===== Texto proporcionado

Frente al hombre de ayer, que carecía en absoluto de concepto de humanidad, porque su mente, como su visión, no trasponía el monte que lo circundaba, se levanta el hombre de hoy, conocedor del universo y universo él también porque ha adquirido conciencia de su potencialidad creadora. De ahí que si el hombre de ayer, nuestro abuelo, no podía concebirse a sí mismo como unidad de valor porque estaba sobrecogido de espanto con la grandiosidad de un dios, al que no conocía pero temía, el hombre de hoy, que ya no necesita para nada de la idea de Dios, al conocer su potencia, sabe que puede captar todas las emociones y concebir todas las grandezas, incluso la armonía de la humanidad de la cual se siente creador y criatura, puesto que crea amor en su casa, que adorna con arte para regocijo de los demás hombres, que componen su verdadera familia.

Este criterio de casa común y de familia humana, que se fue formando poco a poco desde que los griegos nos regalaron aquellas dos magníficas y fecundas ideas de unidad humana y de humanidad, debemos reverdecerlo en nuestra mente y empezar a trabajar con él en nuestra propia casa y entre nuestra familia, haciendo lo que nadie hizo: ser buenos y amorosos con nuestros hermanos.

==========

## Partes del ejercicio
**1)** Según el texto proporcionado, ¿qué dos ideas nos regalaron los griegos?
**2)** Indica cuántas líneas de las filas contienen la palabra "points". Responde solo con el número.
El texto y las filas provienen de fuentes distintas.

===== Datos almacenados

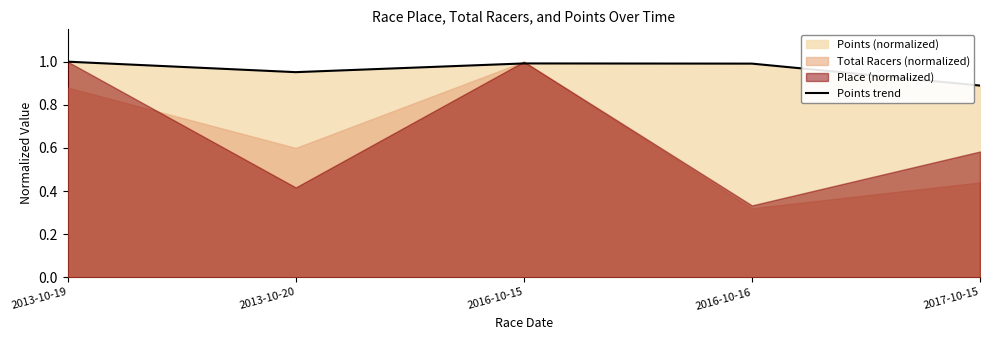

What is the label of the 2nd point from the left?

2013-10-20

==========
===== Datos almacenados

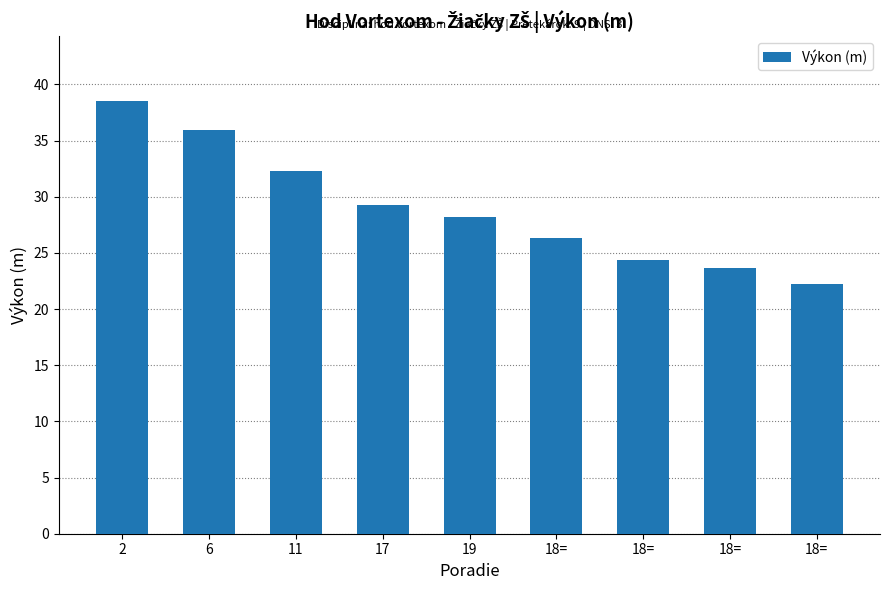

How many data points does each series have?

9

==========
===== Datos almacenados

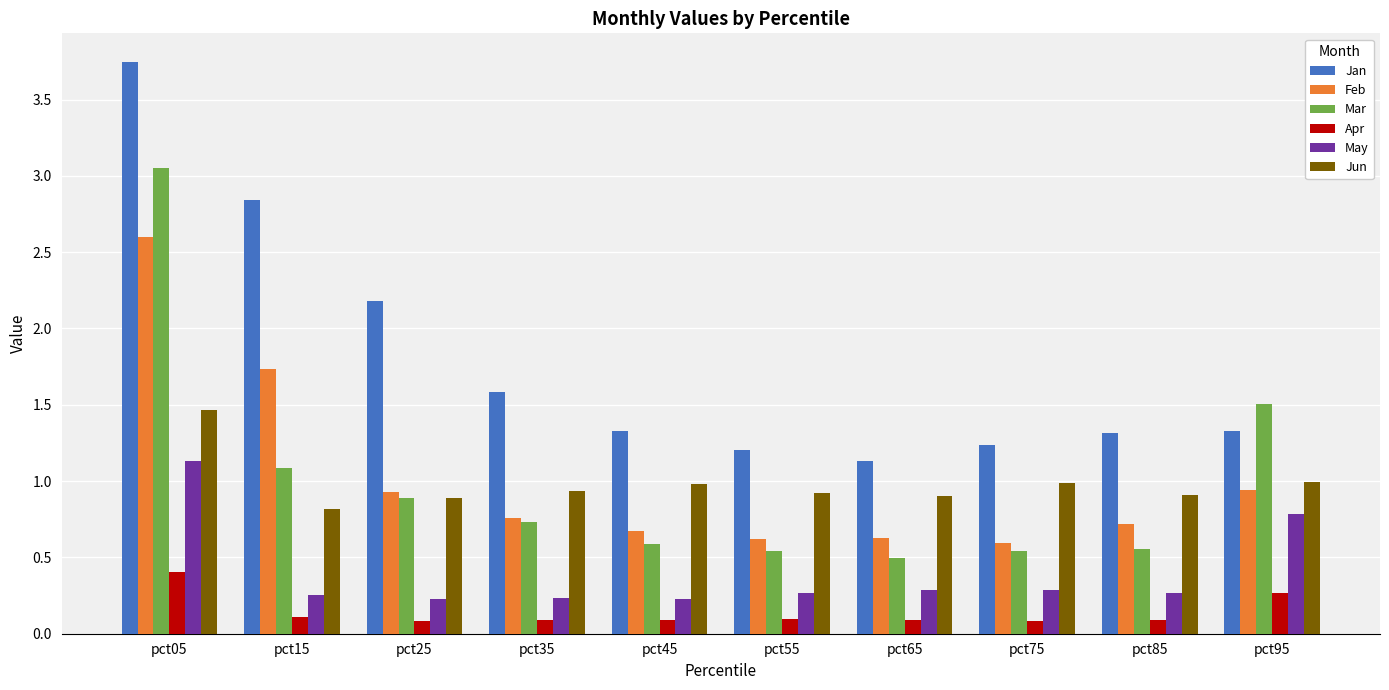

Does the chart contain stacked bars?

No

==========

## Respuestas por tarea
**1)** Las ideas de unidad humana y de humanidad.

**2)** 1